Zdradzieckie etykiety nękają Polaków. Policja alarmuje

Policjanci ze zduńskowolskiej komendy otrzymali dwa łudząco podobne do siebie zgłoszenia. Poszkodowani zostali oszukani podczas sprzedaży przedmiotów w Internecie. 

Patryk Łobaza (BlackPrism)
3
Udostępnij na fb
Udostępnij na X
Zdradzieckie etykiety nękają Polaków. Policja alarmuje

Handel internetowy kwitnie, a w Internecie pojawia się coraz więcej platform aukcyjnych, na których internauci mogą wystawiać swoje przedmioty na sprzedaż. Trzeba jednak mieć się na baczności, gdyż oszuści czekają na chwilę nieuwagi, by wyłudzić pieniądze lub towar.

Dalsza część tekstu pod wideo

Fałszywe etykiety są prawdziwą plagą

W ostatnim czasie policjanci ze zduńskowolskiej komendy otrzymali dwa zgłoszenia. Poszkodowani zostali oszukani łącznie na kwotę ponad 9 tysięcy złotych. W połowie listopada 22-letnia kobieta wystawiła na sprzedaż nowy telefon o wartości 4500 złotych. Zgłosił się na niej klient, twierdzący, że chce kupić urządzenie dla swojej żony. Mężczyzna spytał o możliwość wysyłki za pobraniem do Warszawy. Gdy kobieta zgodziła się, wysłał jej fałszywą etykietę. Po kilku dniach poszkodowana zobaczyła w aplikacji, że paczka została odebrana, lecz pieniądze do niej nie trafiły.

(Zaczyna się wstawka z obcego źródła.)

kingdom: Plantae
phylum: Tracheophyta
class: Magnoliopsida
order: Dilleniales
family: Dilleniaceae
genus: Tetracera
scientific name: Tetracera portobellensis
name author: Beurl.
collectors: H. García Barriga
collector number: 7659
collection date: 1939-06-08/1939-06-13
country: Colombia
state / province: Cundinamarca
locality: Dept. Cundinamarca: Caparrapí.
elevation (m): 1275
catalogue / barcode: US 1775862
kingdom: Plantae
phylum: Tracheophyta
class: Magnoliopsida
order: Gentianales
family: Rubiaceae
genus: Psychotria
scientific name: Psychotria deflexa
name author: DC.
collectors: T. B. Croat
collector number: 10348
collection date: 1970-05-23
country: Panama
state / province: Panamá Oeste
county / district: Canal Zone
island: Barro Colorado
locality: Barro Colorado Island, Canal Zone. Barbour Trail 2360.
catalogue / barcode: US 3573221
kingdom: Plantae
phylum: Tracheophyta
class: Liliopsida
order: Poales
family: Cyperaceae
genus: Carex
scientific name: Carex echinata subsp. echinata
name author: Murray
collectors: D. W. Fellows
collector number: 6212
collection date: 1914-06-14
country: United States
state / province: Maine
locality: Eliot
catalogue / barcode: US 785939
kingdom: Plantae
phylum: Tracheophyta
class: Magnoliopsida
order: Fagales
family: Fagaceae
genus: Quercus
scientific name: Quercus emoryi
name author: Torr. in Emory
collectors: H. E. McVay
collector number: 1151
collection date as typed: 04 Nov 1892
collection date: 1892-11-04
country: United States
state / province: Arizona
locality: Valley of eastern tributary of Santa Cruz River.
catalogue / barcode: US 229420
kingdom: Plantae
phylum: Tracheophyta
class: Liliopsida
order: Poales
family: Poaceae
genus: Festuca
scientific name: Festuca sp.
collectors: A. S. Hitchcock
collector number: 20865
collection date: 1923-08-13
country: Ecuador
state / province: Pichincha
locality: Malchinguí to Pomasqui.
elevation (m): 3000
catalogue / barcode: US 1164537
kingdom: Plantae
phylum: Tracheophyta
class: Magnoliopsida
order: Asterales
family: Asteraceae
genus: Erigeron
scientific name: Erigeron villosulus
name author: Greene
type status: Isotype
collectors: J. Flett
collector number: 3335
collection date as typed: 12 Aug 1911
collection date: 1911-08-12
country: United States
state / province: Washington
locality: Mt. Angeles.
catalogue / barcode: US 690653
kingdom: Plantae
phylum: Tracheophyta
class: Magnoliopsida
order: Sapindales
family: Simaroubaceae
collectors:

Łudząco podobnie wygląda sytuacja 16-letniego zduńskowolanina. Nastolatek wystawił na jednym z portali ogłoszeniowych buty z limitowanej kolekcji za 4800 złotych. W związku z tym odezwał się do niego mężczyzna z pytaniem, czy byłaby możliwość dostarczenia ich do Krakowa. Chłopak zgodził się wysłać je za pobraniem ze względu na dużą odległość między miejscowościami. Kupujący przesłał mu fałszywą etykietę, paczka została dostarczona, lecz pieniądze nigdy nie trafiły do sprzedającego.